(Data for this task Opens)

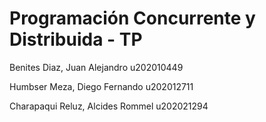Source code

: # Programación Concurrente y Distribuida - TP
Benites Diaz, Juan Alejandro          u202010449

Humbser Meza, Diego Fernando          u202012711

Charapaqui Reluz, Alcides Rommel      u202021294
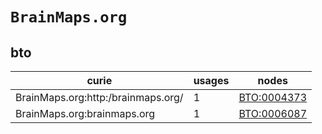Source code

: # `BrainMaps.org`

## bto

| curie                              |   usages | nodes                                             |
|------------------------------------|----------|---------------------------------------------------|
| BrainMaps.org:http:/brainmaps.org/ |        1 | [BTO:0004373](https://bioregistry.io/BTO:0004373) |
| BrainMaps.org:brainmaps.org        |        1 | [BTO:0006087](https://bioregistry.io/BTO:0006087) |

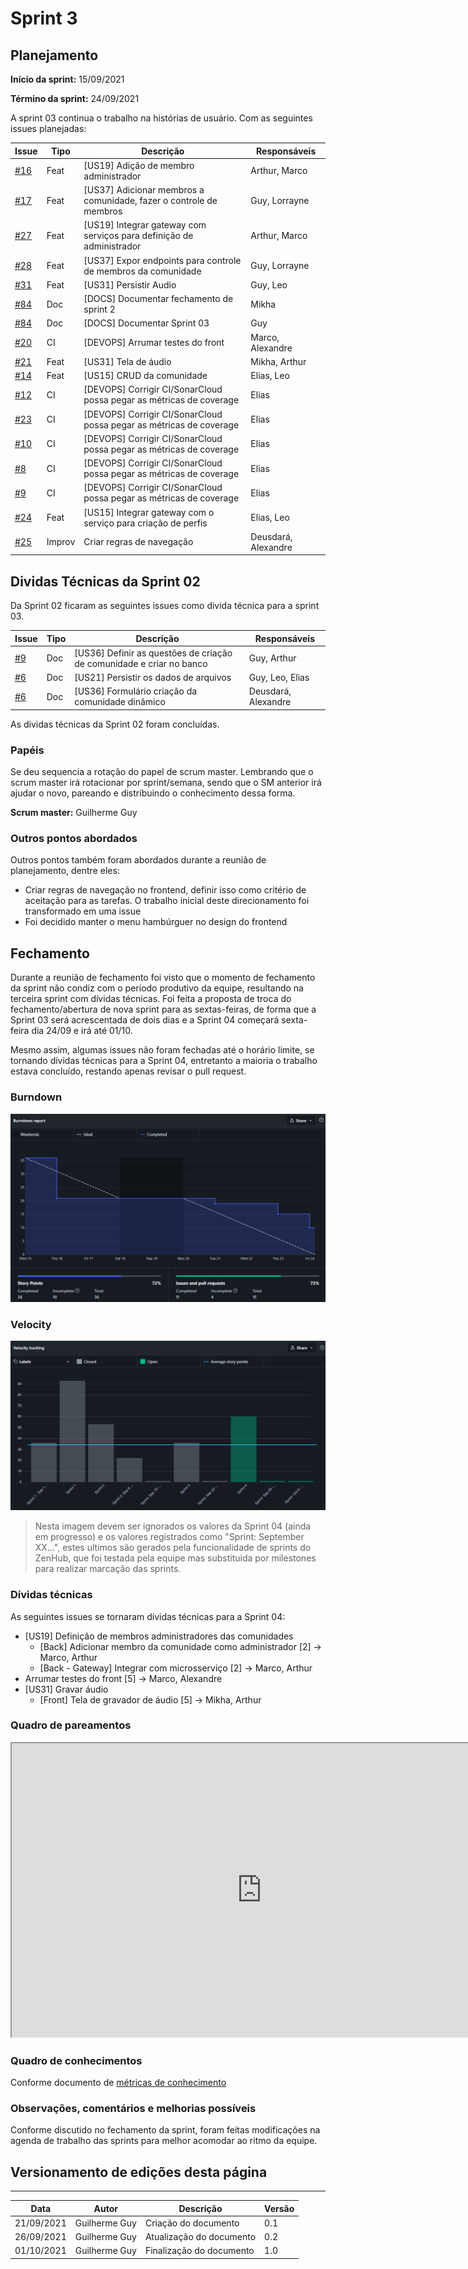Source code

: # Sprint 3

## Planejamento

__Início da sprint:__ 15/09/2021

__Término da sprint:__ 24/09/2021

A sprint 03 continua o trabalho na histórias de usuário. Com as seguintes issues planejadas:

| Issue                                                                                     | Tipo   | Descrição                                                            | Responsáveis        |
| ----------------------------------------------------------------------------------------- | ------ | -------------------------------------------------------------------- | ------------------- |
| [#16](https://github.com/fga-eps-mds/2021.1-Cartografia-social-api-comunidades/issues/16) | Feat   | [US19] Adição de membro administrador                                | Arthur, Marco       |
| [#17](https://github.com/fga-eps-mds/2021.1-Cartografia-social-api-comunidades/issues/17) | Feat   | [US37] Adicionar membros a comunidade, fazer o controle de membros   | Guy, Lorrayne       |
| [#27](https://github.com/fga-eps-mds/2021.1-Cartografia-social-api-gateway/issues/27)     | Feat   | [US19] Integrar gateway com serviços para definição de administrador | Arthur, Marco       |
| [#28](https://github.com/fga-eps-mds/2021.1-Cartografia-social-api-gateway/issues/28)     | Feat   | [US37] Expor endpoints para controle de membros da comunidade        | Guy, Lorrayne       |
| [#31](https://github.com/fga-eps-mds/2021.1-Cartografia-social-api-midia/issues/10)       | Feat   | [US31] Persistir Audio                                               | Guy, Leo            |
| [#84](https://github.com/fga-eps-mds/2021.1-Cartografia-social-docs/issues/84)            | Doc    | [DOCS] Documentar fechamento de sprint 2                             | Mikha               |
| [#84](https://github.com/fga-eps-mds/2021.1-Cartografia-social-docs/issues/85)            | Doc    | [DOCS] Documentar Sprint 03                                          | Guy                 |
| [#20](https://github.com/fga-eps-mds/2021.1-Cartografia-social-front/issues/20)           | CI     | [DEVOPS] Arrumar testes do front                                     | Marco, Alexandre    |
| [#21](https://github.com/fga-eps-mds/2021.1-Cartografia-social-front/issues/21)           | Feat   | [US31] Tela de áudio                                                 | Mikha, Arthur       |
| [#14](https://github.com/fga-eps-mds/2021.1-Cartografia-social-api-comunidades/issues/14) | Feat   | [US15] CRUD da comunidade                                            | Elias, Leo          |
| [#12](https://github.com/fga-eps-mds/2021.1-Cartografia-social-api-comunidades/issues/12) | CI     | [DEVOPS] Corrigir CI/SonarCloud possa pegar as métricas de coverage  | Elias               |
| [#23](https://github.com/fga-eps-mds/2021.1-Cartografia-social-api-gateway/issues/23)     | CI     | [DEVOPS] Corrigir CI/SonarCloud possa pegar as métricas de coverage  | Elias               |
| [#10](https://github.com/fga-eps-mds/2021.1-Cartografia-social-api-mapas/issues/10)       | CI     | [DEVOPS] Corrigir CI/SonarCloud possa pegar as métricas de coverage  | Elias               |
| [#8](https://github.com/fga-eps-mds/2021.1-Cartografia-social-api-midia/issues/8)         | CI     | [DEVOPS] Corrigir CI/SonarCloud possa pegar as métricas de coverage  | Elias               |
| [#9](https://github.com/fga-eps-mds/2021.1-Cartografia-social-api-users/issues/9)         | CI     | [DEVOPS] Corrigir CI/SonarCloud possa pegar as métricas de coverage  | Elias               |
| [#24](https://github.com/fga-eps-mds/2021.1-Cartografia-social-api-gateway/issues/24)     | Feat   | [US15] Integrar gateway com o serviço para criação de perfis         | Elias, Leo          |
| [#25](https://github.com/fga-eps-mds/2021.1-Cartografia-social-front/issues/25)           | Improv | Criar regras de navegação                                            | Deusdará, Alexandre |




## Dividas Técnicas da Sprint 02

Da Sprint 02 ficaram as seguintes issues como divida técnica para a sprint 03.

| Issue                                                                                   | Tipo | Descrição                                                            | Responsáveis        |
| --------------------------------------------------------------------------------------- | ---- | -------------------------------------------------------------------- | ------------------- |
| [#9](https://github.com/fga-eps-mds/2021.1-Cartografia-social-api-comunidades/issues/9) | Doc  | [US36] Definir as questões de criação de comunidade e criar no banco | Guy, Arthur         |
| [#6](https://github.com/fga-eps-mds/2021.1-Cartografia-social-api-midia/issues/6)       | Doc  | [US21] Persistir os dados de arquivos                                | Guy, Leo, Elias     |
| [#6](https://github.com/fga-eps-mds/2021.1-Cartografia-social-api-midia/issues/6)       | Doc  | [US36] Formulário criação da comunidade dinâmico                     | Deusdará, Alexandre |

As dividas técnicas da Sprint 02 foram concluídas.


### Papéis

Se deu sequencia a rotação do papel de scrum master. Lembrando que o scrum master irá rotacionar por sprint/semana, sendo que o SM anterior irá ajudar o novo, pareando e distribuindo o conhecimento dessa forma.

__Scrum master:__ Guilherme Guy

### Outros pontos abordados

Outros pontos também foram abordados durante a reunião de planejamento, dentre eles:

- Criar regras de navegação no frontend, definir isso como critério de aceitação para as tarefas. O trabalho inicial deste direcionamento foi transformado em uma issue
- Foi decidido manter o menu hambúrguer no design do frontend

## Fechamento

Durante a reunião de fechamento foi visto que o momento de fechamento da sprint não condiz com o período produtivo da equipe, resultando na terceira sprint com dívidas técnicas. Foi feita a proposta de troca do fechamento/abertura de nova sprint para as sextas-feiras, de forma que a Sprint 03 será acrescentada de dois dias e a Sprint 04 começará sexta-feira dia 24/09 e irá até 01/10.

Mesmo assim, algumas issues não foram fechadas até o horário limite, se tornando dívidas técnicas para a Sprint 04, entretanto a maioria o trabalho estava concluído, restando apenas revisar o pull request.

### Burndown

![](../assets/sprints/sprint_03_burndown.png)


### Velocity

![](../assets/sprints/sprint_03_velocity.png)

> Nesta imagem devem ser ignorados os valores da Sprint 04 (ainda em progresso) e os valores registrados como "Sprint: September XX...", estes ultimos são gerados pela funcionalidade de sprints do ZenHub, que foi testada pela equipe mas substituida por milestones para realizar marcação das sprints.

### Dívidas técnicas

As seguintes issues se tornaram dívidas técnicas para a Sprint 04:
- [US19] Definição de membros administradores das comunidades
  * [Back] Adicionar membro da comunidade como administrador [2] -> Marco, Arthur
  * [Back - Gateway] Integrar com microsserviço [2] -> Marco, Arthur
- Arrumar testes do front [5] -> Marco, Alexandre
- [US31] Gravar áudio
  * [Front] Tela de gravador de áudio [5] -> Mikha, Arthur

### Quadro de pareamentos

<iframe width="800" height="470" src="https://docs.google.com/spreadsheets/d/e/2PACX-1vTLHE3O8zIRwIz41POb4DXlbyhoVHY9R9vC0wSL-60NMeFVH0Fk0wqUV2v8AgRGTokYaZmwunInbF3m/pubhtml?gid=816613624&amp;single=true&amp;widget=true&amp;headers=false"></iframe>

### Quadro de conhecimentos

Conforme documento de [métricas de conhecimento](./metricas/quadro-de-conhecimentos)

### Observações, comentários e melhorias possíveis

Conforme discutido no fechamento da sprint, foram feitas modificações na agenda de trabalho das sprints para melhor acomodar ao ritmo da equipe.

## Versionamento de edições desta página
---

| Data       | Autor         | Descrição                | Versão |
| ---------- | ------------- | ------------------------ | ------ |
| 21/09/2021 | Guilherme Guy | Criação do documento     | 0.1    |
| 26/09/2021 | Guilherme Guy | Atualização do documento | 0.2    |
| 01/10/2021 | Guilherme Guy | Finalização do documento | 1.0    |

(Data for this task Closes)

Only the lines that hold the word "midia" are wanted; each should be pulled from the records.

| [#31](https://github.com/fga-eps-mds/2021.1-Cartografia-social-api-midia/issues/10)       | Feat   | [US31] Persistir Audio                                               | Guy, Leo            |
| [#8](https://github.com/fga-eps-mds/2021.1-Cartografia-social-api-midia/issues/8)         | CI     | [DEVOPS] Corrigir CI/SonarCloud possa pegar as métricas de coverage  | Elias               |
| [#6](https://github.com/fga-eps-mds/2021.1-Cartografia-social-api-midia/issues/6)       | Doc  | [US21] Persistir os dados de arquivos                                | Guy, Leo, Elias     |
| [#6](https://github.com/fga-eps-mds/2021.1-Cartografia-social-api-midia/issues/6)       | Doc  | [US36] Formulário criação da comunidade dinâmico                     | Deusdará, Alexandre |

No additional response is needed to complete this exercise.